Text segment:

In such an environment, what else is a person to do other than to wage war on themselves?

Such self-disowning and self-estrangement come at a price, however.

Many of Henri’s closest friends, colleagues, and family members attest to this, remembering him as a very complex person.

Not only was he generous, compassionate, kind, empathic, and wise—someone who had a tremendous capacity to truly see and witness other people and, as some considered him, a “saint”—but he was also known for being incredibly needy, neurotic, troubled, and deeply anguished.

He had this perpetual mistrust or anxiousness related to love, somewhat compulsively needing (and at times, demanding) reassurance or consolation of other people’s love for him.

Perhaps Tara Brach, the writer on spirituality and psychology, was right when she wrote: “The belief that we are deficient and unworthy makes it difficult to trust that we are truly loved.”[2]

Nevertheless, Nouwen slowly came to discern that the root of one’s spiritual and psychological suffering is not so much the stimulus as it is the response to the stimulus. This is to say, his anguish was less related to his particular homosexual human condition and more related to his particular response to his homosexual human condition.

For Henri, because sexual feelings touch the core of a person, to live in resistance to them, to deny or pretend they do not exist, was akin to severing oneself from their very heart and to mutilate their inner world.

Henri wrote in an article about homosexuality and pastoral care, one of the few places we see him write explicitly about the topic, that:

Man cannot deny without harm his most essential feelings. Homosexual just as heterosexual feelings touch the core of a man's internal life, and he who pretends not to have them is like a man who pretends to be able to live without a heart.[3]

This seemed to indicate a critical shift in Henri’s perspective.

Written task 1: Swap "spider web" for "cobweb" in the entries from their first line through the line containing "You are a tiny", and give those lines back with nothing else changed. Leave the pictures out.

Task inputs:
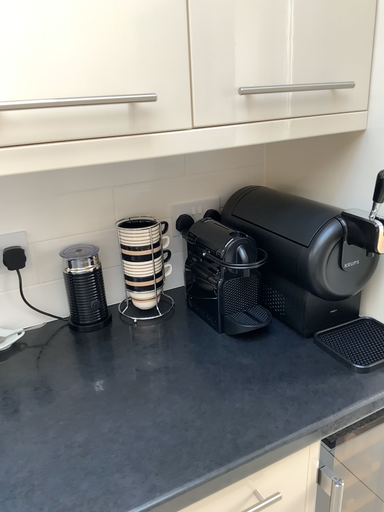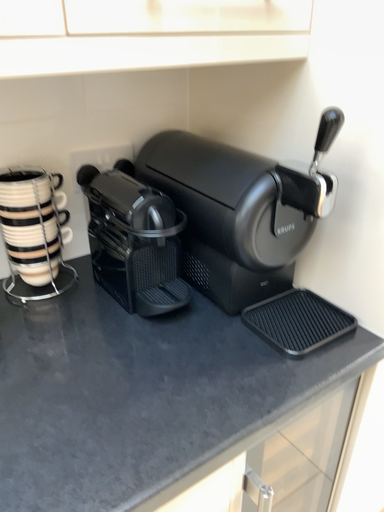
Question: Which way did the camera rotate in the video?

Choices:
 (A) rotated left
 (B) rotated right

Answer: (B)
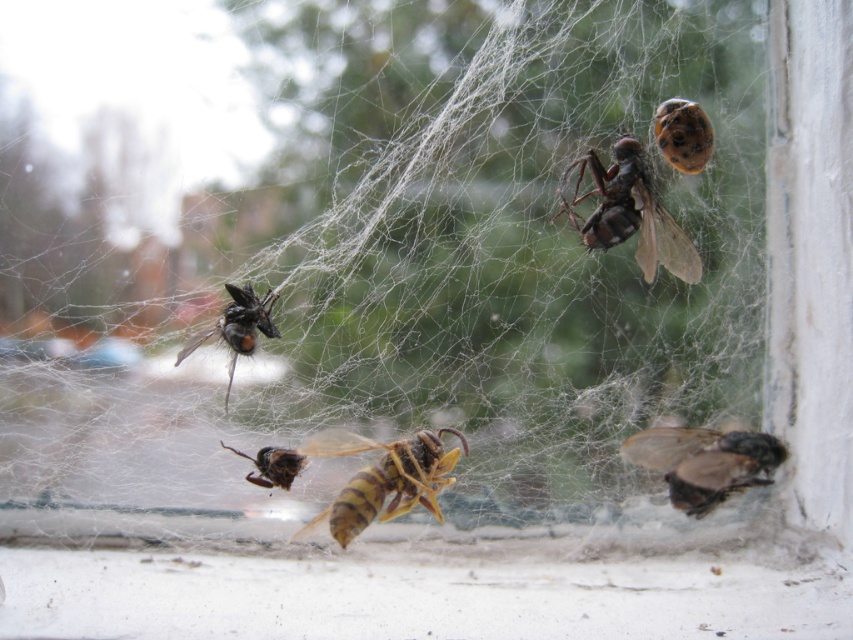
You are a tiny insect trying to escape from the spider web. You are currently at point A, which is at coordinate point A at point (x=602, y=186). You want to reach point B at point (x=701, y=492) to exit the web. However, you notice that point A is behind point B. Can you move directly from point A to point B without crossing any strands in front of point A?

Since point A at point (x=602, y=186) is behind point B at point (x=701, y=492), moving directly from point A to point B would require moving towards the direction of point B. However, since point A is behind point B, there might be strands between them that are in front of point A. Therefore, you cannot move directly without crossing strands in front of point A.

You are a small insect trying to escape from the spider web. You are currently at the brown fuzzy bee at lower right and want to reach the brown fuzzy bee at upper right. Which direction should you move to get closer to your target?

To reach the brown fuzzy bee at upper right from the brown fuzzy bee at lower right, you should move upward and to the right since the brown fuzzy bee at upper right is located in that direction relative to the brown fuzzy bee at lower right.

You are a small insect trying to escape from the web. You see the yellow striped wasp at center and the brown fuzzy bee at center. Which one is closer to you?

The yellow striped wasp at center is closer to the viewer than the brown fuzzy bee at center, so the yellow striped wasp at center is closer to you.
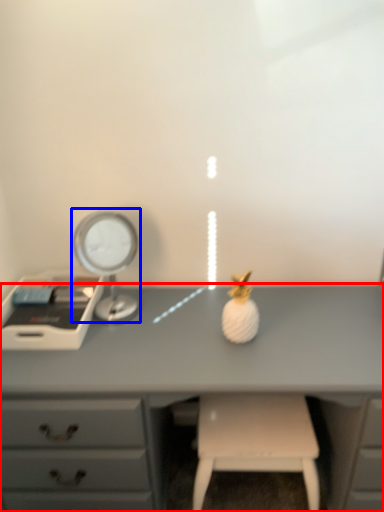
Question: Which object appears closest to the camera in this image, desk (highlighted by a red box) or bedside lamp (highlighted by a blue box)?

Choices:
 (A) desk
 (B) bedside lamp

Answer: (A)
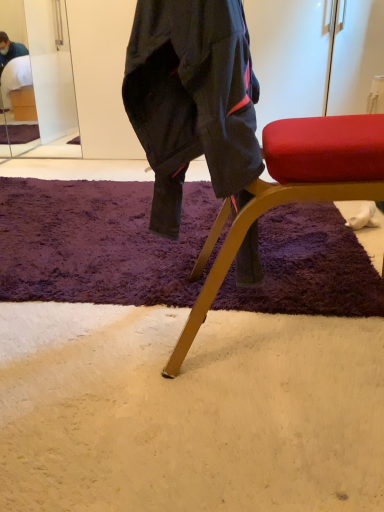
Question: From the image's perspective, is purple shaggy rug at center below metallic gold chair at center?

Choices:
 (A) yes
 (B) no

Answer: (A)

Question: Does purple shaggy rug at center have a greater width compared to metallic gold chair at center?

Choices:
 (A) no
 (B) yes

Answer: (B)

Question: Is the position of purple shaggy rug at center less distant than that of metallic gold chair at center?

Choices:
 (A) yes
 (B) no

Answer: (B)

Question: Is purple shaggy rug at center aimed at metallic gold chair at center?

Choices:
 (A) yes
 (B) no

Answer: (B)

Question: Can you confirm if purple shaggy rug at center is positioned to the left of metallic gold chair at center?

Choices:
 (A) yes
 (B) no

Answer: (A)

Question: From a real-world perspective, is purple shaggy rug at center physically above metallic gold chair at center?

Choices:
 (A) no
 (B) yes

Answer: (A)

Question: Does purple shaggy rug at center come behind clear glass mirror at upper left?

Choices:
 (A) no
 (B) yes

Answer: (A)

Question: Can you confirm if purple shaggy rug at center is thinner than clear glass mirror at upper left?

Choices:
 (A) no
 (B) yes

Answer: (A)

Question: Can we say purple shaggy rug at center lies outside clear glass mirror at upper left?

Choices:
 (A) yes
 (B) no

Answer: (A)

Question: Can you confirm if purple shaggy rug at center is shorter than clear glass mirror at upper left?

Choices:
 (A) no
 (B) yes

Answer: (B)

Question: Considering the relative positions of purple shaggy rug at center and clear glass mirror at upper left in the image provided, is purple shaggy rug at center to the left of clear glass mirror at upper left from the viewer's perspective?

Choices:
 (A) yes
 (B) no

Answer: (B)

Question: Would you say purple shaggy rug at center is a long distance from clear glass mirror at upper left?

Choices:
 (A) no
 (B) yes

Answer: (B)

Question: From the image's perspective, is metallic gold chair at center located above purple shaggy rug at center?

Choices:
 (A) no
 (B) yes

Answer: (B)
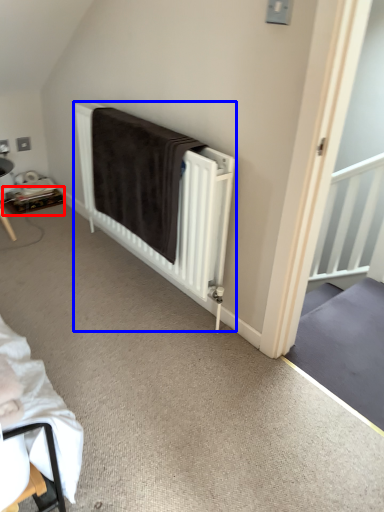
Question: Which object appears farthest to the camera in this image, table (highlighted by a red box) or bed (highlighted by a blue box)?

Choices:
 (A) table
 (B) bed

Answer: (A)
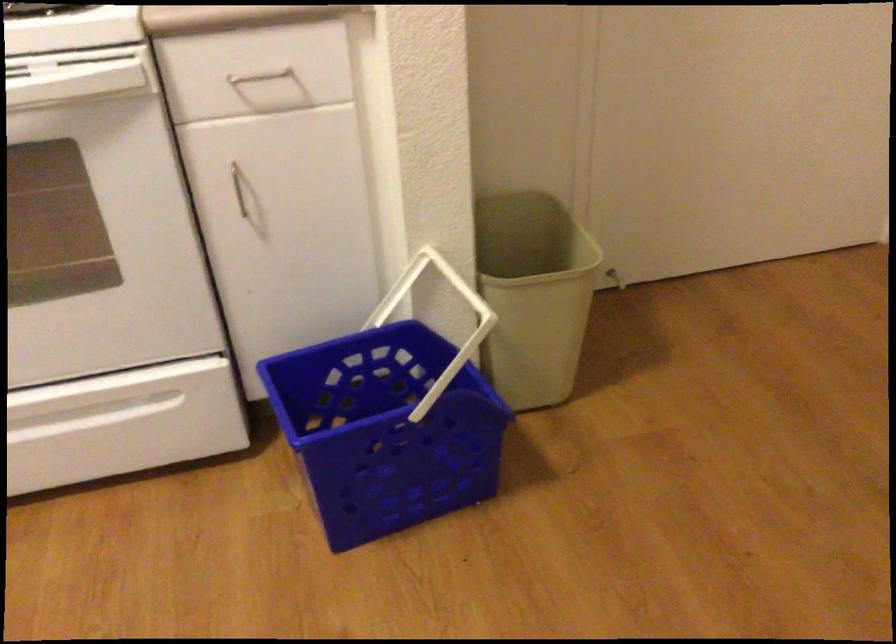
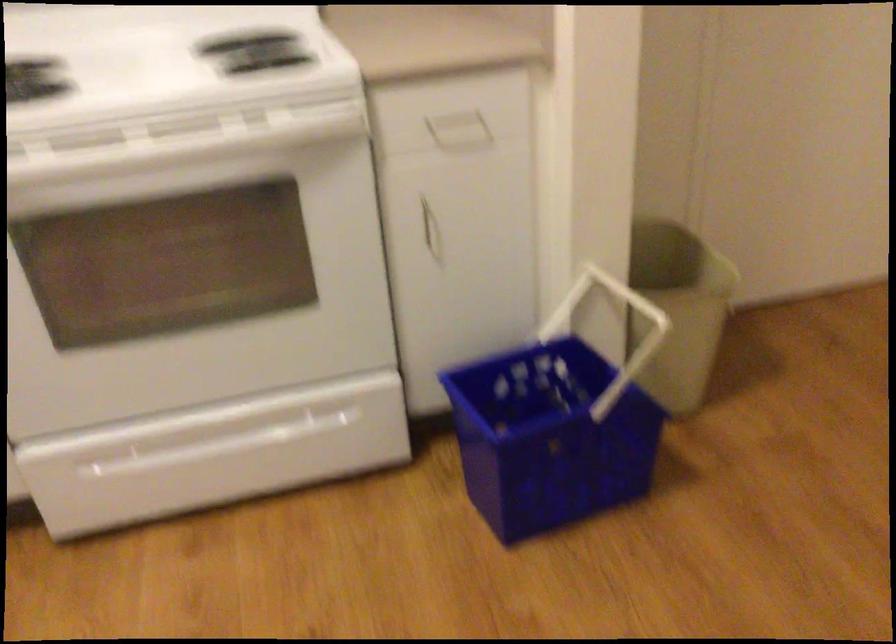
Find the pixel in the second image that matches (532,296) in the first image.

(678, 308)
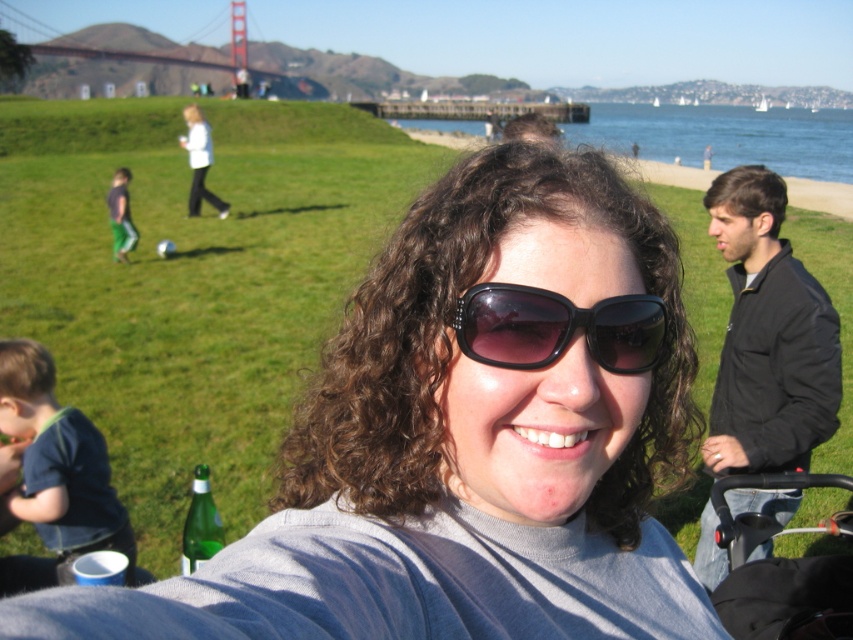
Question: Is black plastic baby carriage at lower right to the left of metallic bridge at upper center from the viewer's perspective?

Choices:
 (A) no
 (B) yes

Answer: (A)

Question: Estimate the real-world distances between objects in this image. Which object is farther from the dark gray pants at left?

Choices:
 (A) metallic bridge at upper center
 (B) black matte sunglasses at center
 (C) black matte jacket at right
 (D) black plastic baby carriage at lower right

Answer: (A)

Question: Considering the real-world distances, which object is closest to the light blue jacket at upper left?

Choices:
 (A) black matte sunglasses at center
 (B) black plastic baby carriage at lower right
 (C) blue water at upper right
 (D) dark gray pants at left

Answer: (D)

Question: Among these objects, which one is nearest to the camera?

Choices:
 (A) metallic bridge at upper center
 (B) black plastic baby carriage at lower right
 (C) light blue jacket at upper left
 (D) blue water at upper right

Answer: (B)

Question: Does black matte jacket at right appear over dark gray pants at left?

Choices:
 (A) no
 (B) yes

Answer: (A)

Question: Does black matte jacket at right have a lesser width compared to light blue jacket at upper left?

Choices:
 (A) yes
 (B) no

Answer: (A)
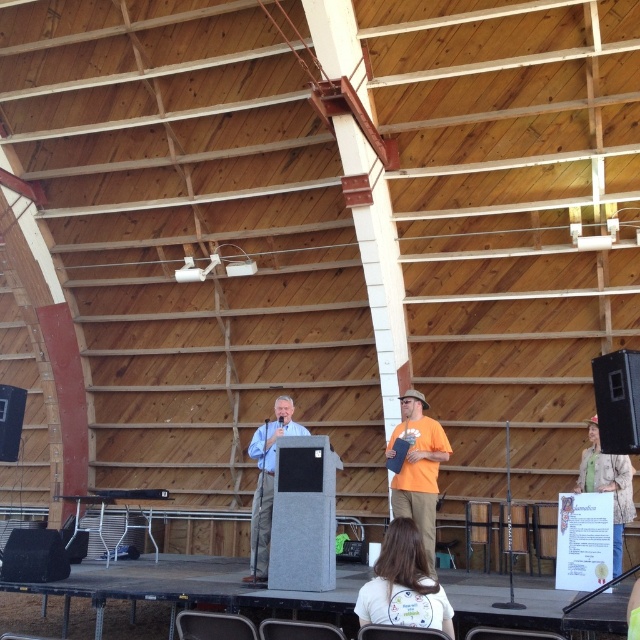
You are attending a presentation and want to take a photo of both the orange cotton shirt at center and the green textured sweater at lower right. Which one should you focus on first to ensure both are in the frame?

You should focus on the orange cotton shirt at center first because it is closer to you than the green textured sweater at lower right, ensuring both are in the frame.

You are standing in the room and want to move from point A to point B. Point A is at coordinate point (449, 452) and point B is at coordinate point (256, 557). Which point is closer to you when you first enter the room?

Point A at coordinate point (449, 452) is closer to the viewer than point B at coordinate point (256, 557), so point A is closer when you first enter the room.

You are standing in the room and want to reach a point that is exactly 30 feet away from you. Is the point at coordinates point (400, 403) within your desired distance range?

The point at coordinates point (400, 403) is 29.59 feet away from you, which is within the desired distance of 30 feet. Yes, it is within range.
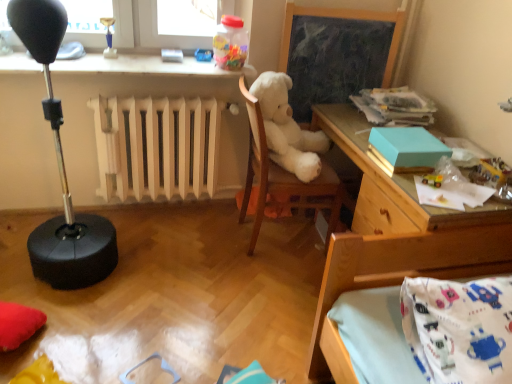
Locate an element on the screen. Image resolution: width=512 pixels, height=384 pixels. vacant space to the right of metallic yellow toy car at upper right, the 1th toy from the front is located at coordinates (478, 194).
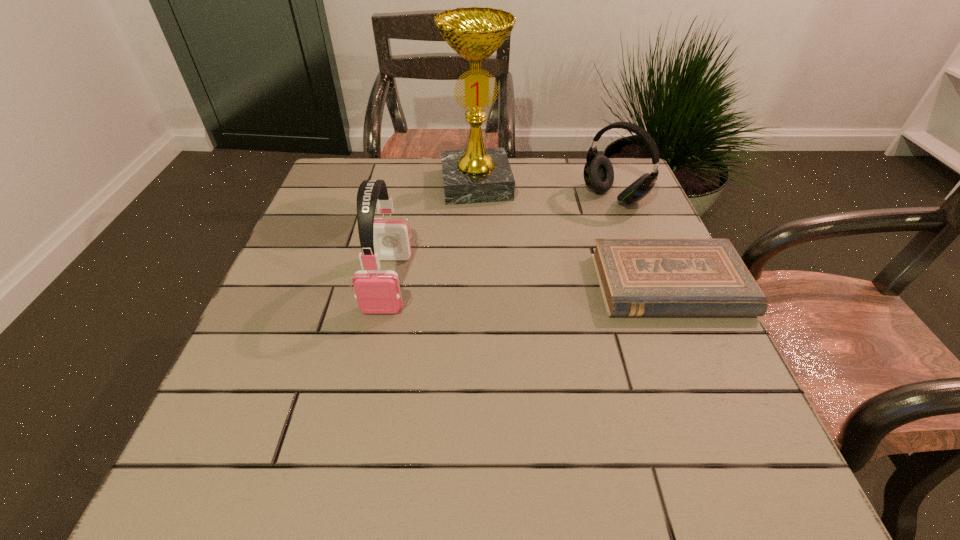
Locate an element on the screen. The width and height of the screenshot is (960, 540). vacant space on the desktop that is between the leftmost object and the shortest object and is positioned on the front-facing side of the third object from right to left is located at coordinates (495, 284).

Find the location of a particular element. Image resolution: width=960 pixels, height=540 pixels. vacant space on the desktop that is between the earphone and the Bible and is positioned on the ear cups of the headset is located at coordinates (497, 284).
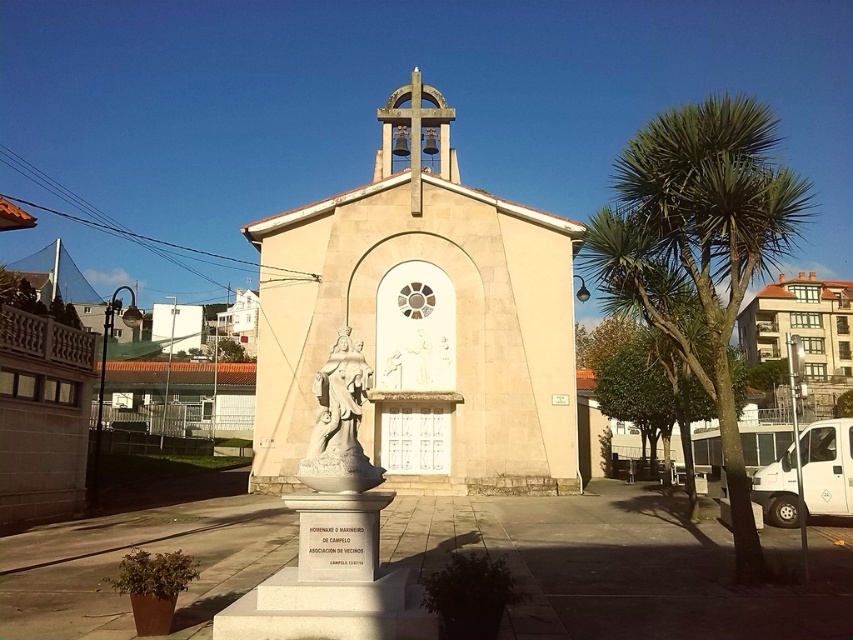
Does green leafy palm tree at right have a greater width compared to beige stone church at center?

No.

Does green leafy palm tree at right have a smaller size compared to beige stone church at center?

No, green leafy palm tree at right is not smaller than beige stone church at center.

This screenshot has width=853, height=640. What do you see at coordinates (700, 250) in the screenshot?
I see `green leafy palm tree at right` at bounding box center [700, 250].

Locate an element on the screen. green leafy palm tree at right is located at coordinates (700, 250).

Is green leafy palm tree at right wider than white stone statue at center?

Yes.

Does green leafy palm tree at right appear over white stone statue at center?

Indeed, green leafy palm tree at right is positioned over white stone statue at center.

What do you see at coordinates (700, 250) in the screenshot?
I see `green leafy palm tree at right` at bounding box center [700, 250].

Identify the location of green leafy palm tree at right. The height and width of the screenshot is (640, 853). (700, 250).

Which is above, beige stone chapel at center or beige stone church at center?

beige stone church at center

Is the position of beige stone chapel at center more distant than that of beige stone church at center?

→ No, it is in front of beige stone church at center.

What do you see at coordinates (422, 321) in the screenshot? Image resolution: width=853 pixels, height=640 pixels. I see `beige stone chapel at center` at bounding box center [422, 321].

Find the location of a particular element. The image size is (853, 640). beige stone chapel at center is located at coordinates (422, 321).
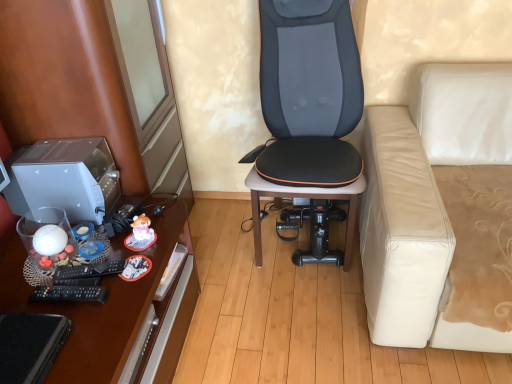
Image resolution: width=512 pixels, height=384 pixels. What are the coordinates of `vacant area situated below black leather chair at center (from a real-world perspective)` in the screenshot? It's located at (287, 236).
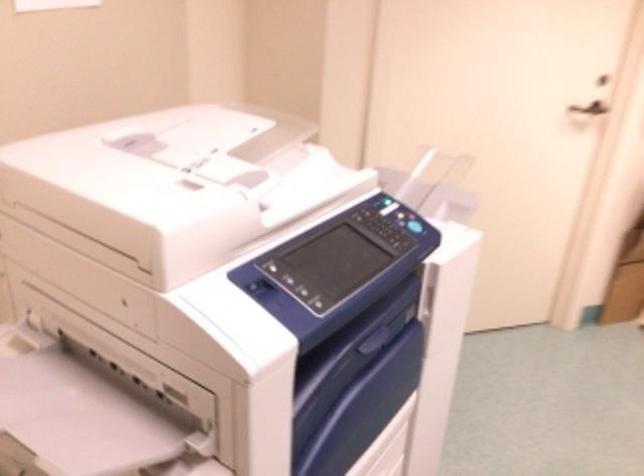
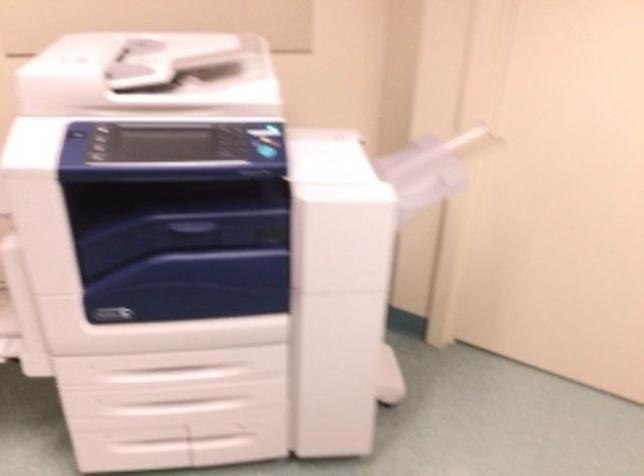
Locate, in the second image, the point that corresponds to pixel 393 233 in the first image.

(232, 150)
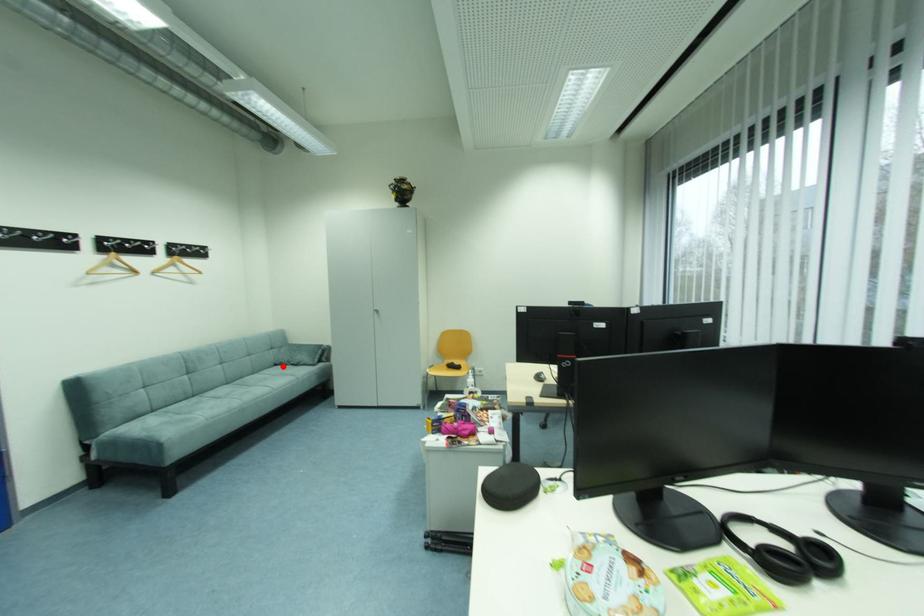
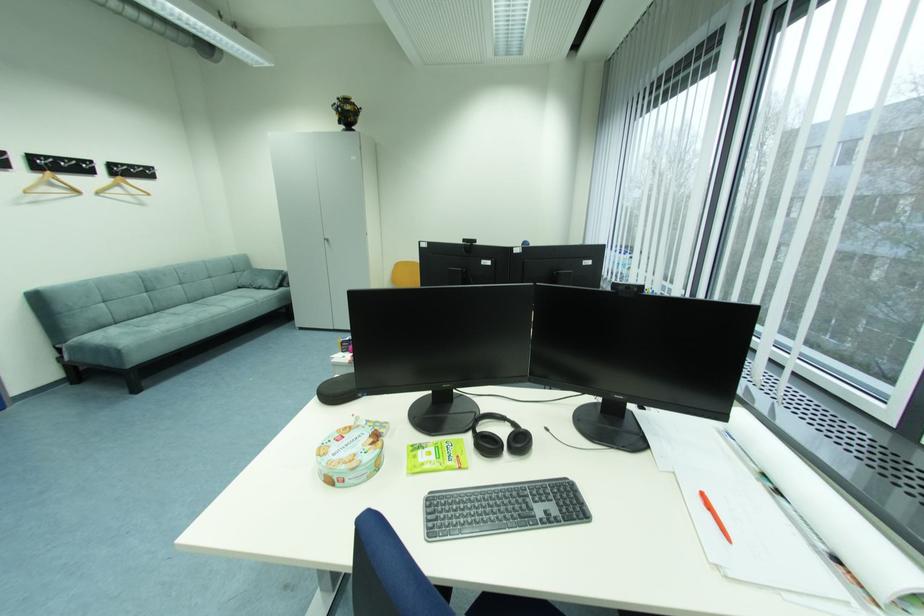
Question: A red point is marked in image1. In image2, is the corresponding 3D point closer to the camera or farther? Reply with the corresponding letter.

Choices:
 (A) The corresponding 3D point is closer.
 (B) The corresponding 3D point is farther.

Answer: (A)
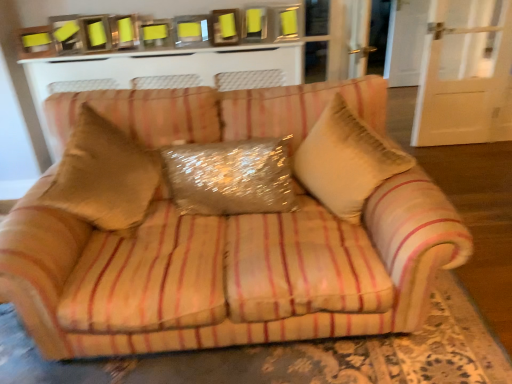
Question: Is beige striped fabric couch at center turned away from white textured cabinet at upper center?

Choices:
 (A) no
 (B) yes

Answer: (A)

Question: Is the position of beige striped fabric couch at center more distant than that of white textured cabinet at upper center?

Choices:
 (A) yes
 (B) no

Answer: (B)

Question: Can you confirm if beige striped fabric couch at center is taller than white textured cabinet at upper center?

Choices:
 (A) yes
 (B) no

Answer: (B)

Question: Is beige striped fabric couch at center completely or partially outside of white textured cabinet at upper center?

Written task 2: Carry on the passage about Henri Nouwen from where it stops.

Written response 1:
Question: Which way did the camera rotate in the video?

Choices:
 (A) rotated left
 (B) rotated right

Answer: (B)
You are a tiny insect trying to escape from the cobweb. You are currently at point A, which is at coordinate point A at point (x=602, y=186). You want to reach point B at point (x=701, y=492) to exit the web. However, you notice that point A is behind point B. Can you move directly from point A to point B without crossing any strands in front of point A?

Written response 2:
While at one point he feared his human condition (and its sexuality) was a barrier to his intimacy with God and the security of God’s love, something to be “repaired” or “fixed” or “overcome” - over time, he eventually came to realize his human condition was perhaps the precise place (and the only place) of the union with God and the reception of the love and belonging that he so longed for.

Henri wrote:

The gospel makes it overwhelmingly clear that Christ came to reveal the real human condition and to challenge people to face it without fear. Christ does not judge feelings or emotions, He only asks people not to deny or distort them, but instead make them available for God’s love.[4]

Whether he liked it or not, Henri’s homosexual human condition was the only human condition he had. And in order to make his real human condition “available for God’s love” it would require the total acceptance of himself as he was. Any effort to subvert, deny, distort, or evade himself would only inadvertently lead to his evading of God’s love and presence as well.

This idea is captured poignantly in the Orthodox Father Anthony Bloom’s saying which goes: “As long as we ourselves are real, as long as we are truly ourselves, God can be present and can do something with us. But the moment we try to be what we are not, there is nothing left to say or have; we become a fictitious personality, an unreal presence, and this unreal presence cannot be approached by God [or love].” [5]

Said in another way: to reject our human condition, whatever it may be, is to forfeit the only receptacle we have for love and belonging. Coming to an awareness that his human condition was not an obstacle to his desired union with God but rather his singular opportunity for it, marked a shift in his understanding of the spiritual life — a movement towards an increasingly mystical conception.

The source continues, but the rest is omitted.